--- Dataset ---
◇ ◇ ◇

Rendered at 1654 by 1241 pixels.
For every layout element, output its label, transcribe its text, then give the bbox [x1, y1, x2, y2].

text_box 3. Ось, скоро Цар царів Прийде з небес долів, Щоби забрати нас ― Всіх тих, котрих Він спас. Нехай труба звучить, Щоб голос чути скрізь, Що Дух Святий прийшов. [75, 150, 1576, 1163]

◇ ◇ ◇

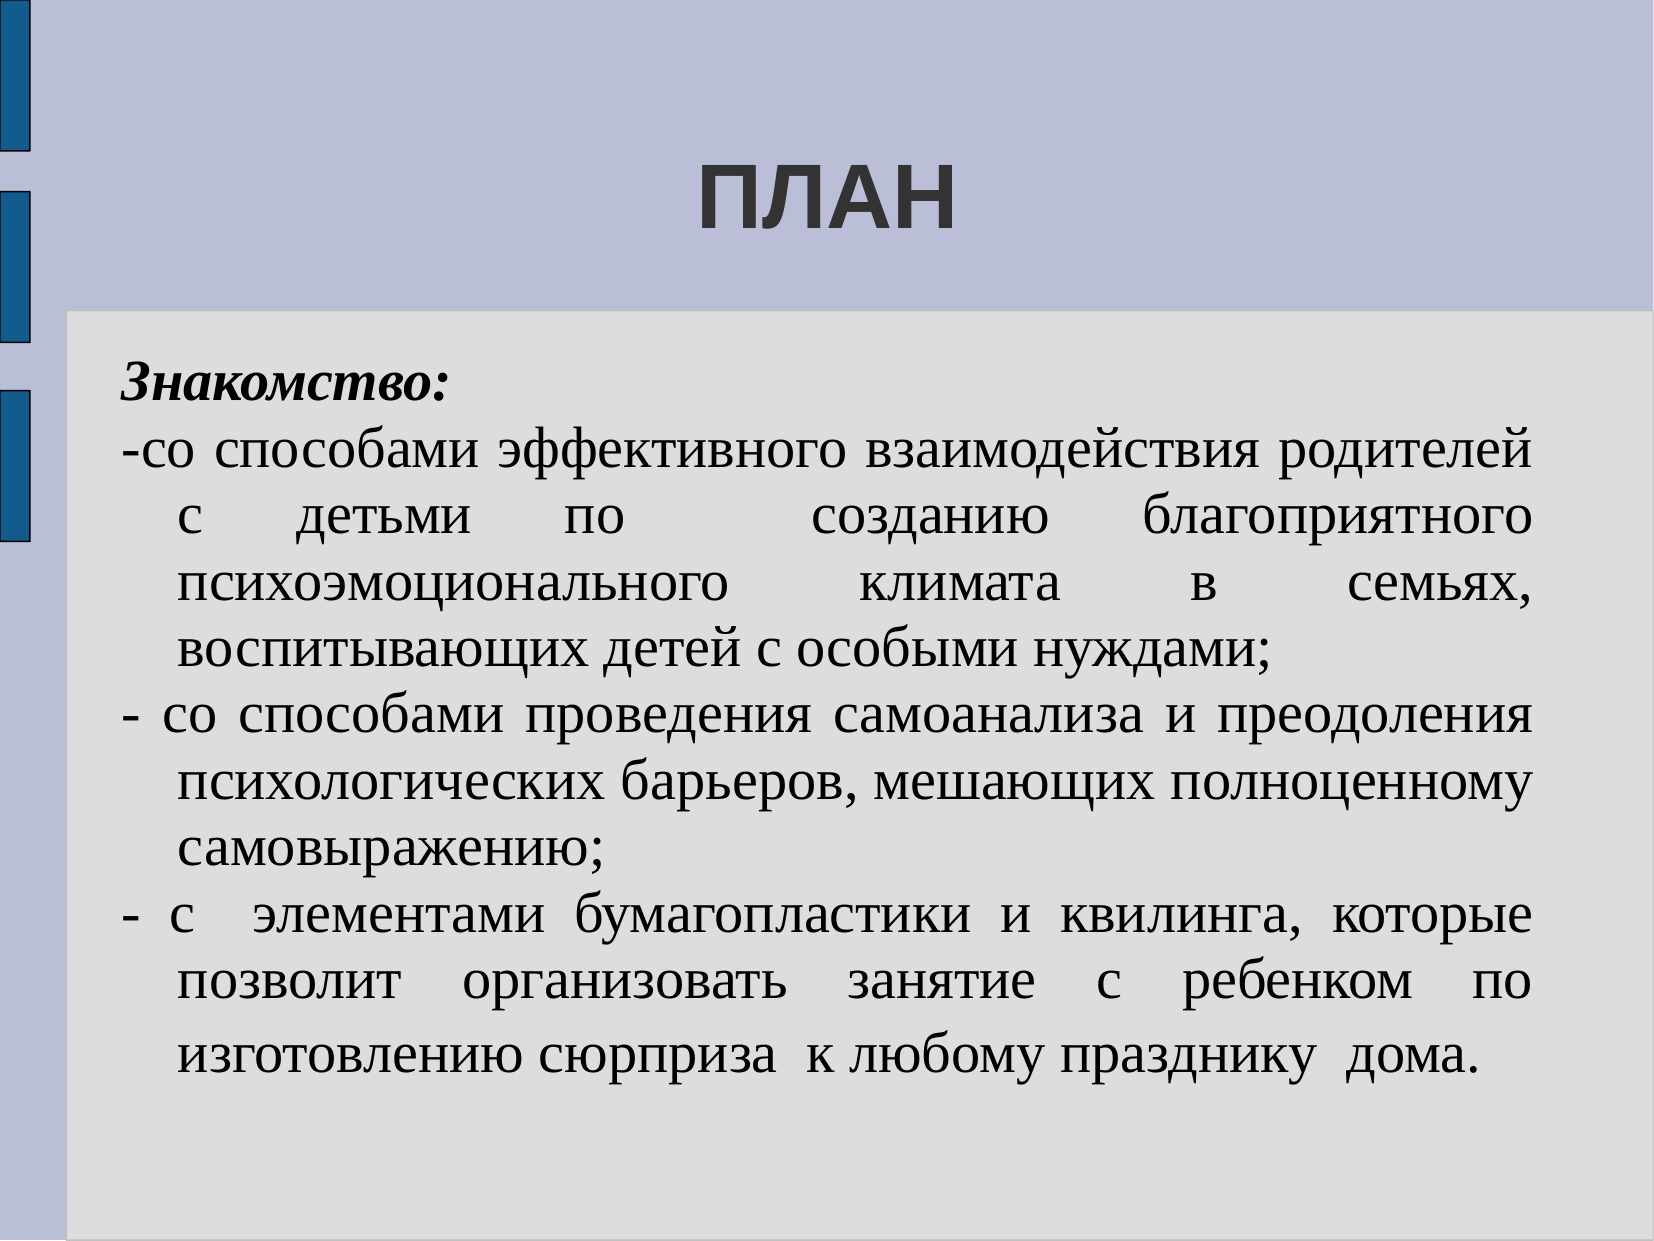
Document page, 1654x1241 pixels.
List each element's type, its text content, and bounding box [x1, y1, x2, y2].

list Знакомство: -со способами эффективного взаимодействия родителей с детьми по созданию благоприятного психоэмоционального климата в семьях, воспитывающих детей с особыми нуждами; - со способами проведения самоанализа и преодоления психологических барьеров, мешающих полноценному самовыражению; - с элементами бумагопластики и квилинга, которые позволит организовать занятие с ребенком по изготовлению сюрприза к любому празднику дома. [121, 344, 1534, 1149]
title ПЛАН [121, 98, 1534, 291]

◇ ◇ ◇

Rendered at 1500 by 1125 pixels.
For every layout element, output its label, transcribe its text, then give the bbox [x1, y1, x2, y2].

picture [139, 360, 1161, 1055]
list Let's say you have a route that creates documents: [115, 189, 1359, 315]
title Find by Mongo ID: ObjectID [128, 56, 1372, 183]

◇ ◇ ◇

Copy the lines from the one containing "Document page, 1654x1241 pixels." through the one containing "title ПЛАН [121, 98, 1534, 291]", both included, reproducing them character for character.

--- Solution to the problem ---
Document page, 1654x1241 pixels.
List each element's type, its text content, and bounding box [x1, y1, x2, y2].

list Знакомство: -со способами эффективного взаимодействия родителей с детьми по созданию благоприятного психоэмоционального климата в семьях, воспитывающих детей с особыми нуждами; - со способами проведения самоанализа и преодоления психологических барьеров, мешающих полноценному самовыражению; - с элементами бумагопластики и квилинга, которые позволит организовать занятие с ребенком по изготовлению сюрприза к любому празднику дома. [121, 344, 1534, 1149]
title ПЛАН [121, 98, 1534, 291]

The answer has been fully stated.